Source: Public Notice Resource Center
• Any internet notice is an inadequate substitute for a printed, fixed newspaper notice, though our organizations believe the internet can be used by newspapers to extend the reach of printed notices. The newspaper industry already has made substantial investments to assure public notice is available through industry websites. Thus, the public can find notices both in print and online without losing the many advantages of a fixed, hard-copy notice.
• Government internet sites do not have strong readership. Public notice in newspapers, particularly when supplemented by a newspaper website, is more likely to be read than notices on a government Internet site. Industry experience indicates that when notices are targeted to geographic areas most involved in the subject matter of the notice, the local newspaper — with its print and website readership — typically far outstrips government sites in reaching readers.

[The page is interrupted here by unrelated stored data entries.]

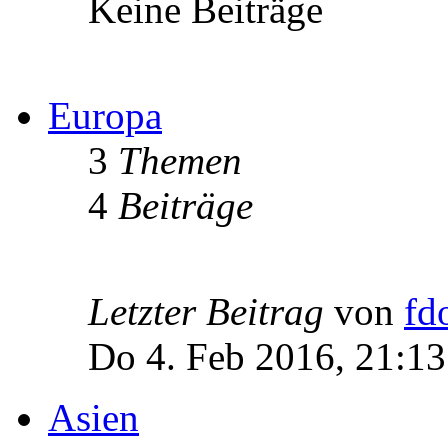
Keine Beiträge
Europa
3
Themen
4
Beiträge
Letzter Beitrag
von
fd
Do 4. Feb 2016, 21:13
Asien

• Access to the internet remains limited. Many in poor, minority and senior communities cannot readily view Internet notifications. Disability or illness also hinders viewing internet notifications. Research shows the infirm are substantially less likely to use the internet.
• Internet site-only notifications create due process problems for reviewing courts, historians, researchers and archivists. Web publications are difficult to archive and maintain in updated fashion without ongoing funding while printed public notice is fixed in form and time and leaves no doubt as to its authenticity.
• Government entities have no way to ensure there will be appropriated adequate resources to maintain notices in a digital fashion that permits them to supplement printed, fixed notices. Indeed, the president has announced that many federal government websites will be eliminated for budget reasons.